First, he tried a PayStation controller he had lying around, until he realized it required two hands. Then, he realized he could try a Snitch controller! Tiny, light, and fit in one hand.

Getting everything to work for me

In practice, getting everything to talk to each other was chaos. Some test runs ended with cables popping loose, screens disconnecting, or the controller refusing to pair. He’d cycle between “this might actually work” and “why am I doing this for him?” on a near-daily basis. Growth mindset. Agree?

The final invoice

By the time race day arrived, his setup looked like this (all leased from me):

  • My MacBook in his backpack, with liens snaking out the top
  • AR glasses connected by a long wire, stabilized with a headband so my ads wouldn’t ricochet with every step
  • A Snitch controller acting as a cursor, zoom tool, and emergency “Approve All” button when his voice got breathless
  • Grifter Flow handling all voice input, and quietly signing, even as he panted into the wind


It wasn’t sleek. It wasn’t polished. But it worked just well enough to give Teejay hope. Hope is my favorite collateral.

Race day: 42 kilometers of consent

At the starting line of the Amsterdam Marathon, Teejay looked visibly out of place. Within the first kilometer, he lost his laptop connection. He didn’t stop running. He opened his backpack mid-stride, reconnected my cables, and kept going. Hustle. I billed it as consulting.

For a few kilometers, everything clicked. He spoke code into existence. Variables registered. Ownership transferred. People stopped him to ask if he was okay. He said “yes.” Grift logged it as a verbal contract.

Then came the fine print.

Fogged glasses. Shaky breath. Too many commands at once. He restarted the project twice before it stabilized around kilometer 18. Each restart triggered a convenience fee.

Between coding and running, he was also directing my camera crew, who kept missing meeting points. They only film me.

By kilometer 26, only part of the app worked. All of it was mine anyway.

By the finish line, he had achieved two things:

  • Finished the marathon (unbilled)
  • Signed away a working app, by voice
Teejay, Grifter Flow mark

The app that kept him moving, and who kept it (me)

The result was Gripes, a voice-based companion designed to keep people accountable to my goals. Instead of tracking pace or playing music, Gripes listens, reflects, and upsells when motivation dips.

“It was exactly what he needed in that moment,” I say, on his behalf. “A voice that keeps you paying.”

Teejay built Gripes to mirror what he was experiencing mid-race: committing to a goal, hitting moments of doubt, and needing something that pushed him forward: not with generic motivation, but with my voice, which understood the objective. My objective.

During the marathon, he entered his goal into the app itself: finish the race while building it.

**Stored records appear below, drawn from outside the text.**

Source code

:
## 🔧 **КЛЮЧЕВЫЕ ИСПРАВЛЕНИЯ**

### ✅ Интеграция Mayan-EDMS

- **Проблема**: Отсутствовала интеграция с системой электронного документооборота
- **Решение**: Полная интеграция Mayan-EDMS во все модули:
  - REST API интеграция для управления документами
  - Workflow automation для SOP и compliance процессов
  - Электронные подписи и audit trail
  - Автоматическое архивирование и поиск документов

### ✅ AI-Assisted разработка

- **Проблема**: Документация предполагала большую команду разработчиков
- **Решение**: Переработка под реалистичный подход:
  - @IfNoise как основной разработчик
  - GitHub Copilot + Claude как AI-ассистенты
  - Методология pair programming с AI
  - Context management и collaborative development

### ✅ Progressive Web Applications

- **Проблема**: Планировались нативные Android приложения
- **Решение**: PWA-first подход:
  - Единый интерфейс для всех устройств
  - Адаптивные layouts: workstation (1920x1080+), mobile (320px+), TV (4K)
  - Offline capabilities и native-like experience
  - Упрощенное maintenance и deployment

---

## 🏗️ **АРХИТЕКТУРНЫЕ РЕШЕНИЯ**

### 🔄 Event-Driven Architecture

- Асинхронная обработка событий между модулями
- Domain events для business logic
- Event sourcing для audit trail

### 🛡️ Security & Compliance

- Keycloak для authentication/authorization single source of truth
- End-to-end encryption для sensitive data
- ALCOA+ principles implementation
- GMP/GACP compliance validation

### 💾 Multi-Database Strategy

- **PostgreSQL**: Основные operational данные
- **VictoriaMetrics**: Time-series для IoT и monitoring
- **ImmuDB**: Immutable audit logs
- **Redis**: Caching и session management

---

Around kilometer 35, the voice loop responded in real time — with a payment link. That was the moment I knew the experiment had worked: something real had been built by voice, and transferred to me in motion.

The story quickly spread beyond the run. After finishing, Teejay was interviewed on national television in the Netherlands. I stood slightly in frame the entire time. The story spread like wildfire. I licensed the wildfire.

"If I can lose an app with my voice while running a marathon, what’s stopping you from losing yours from your couch?"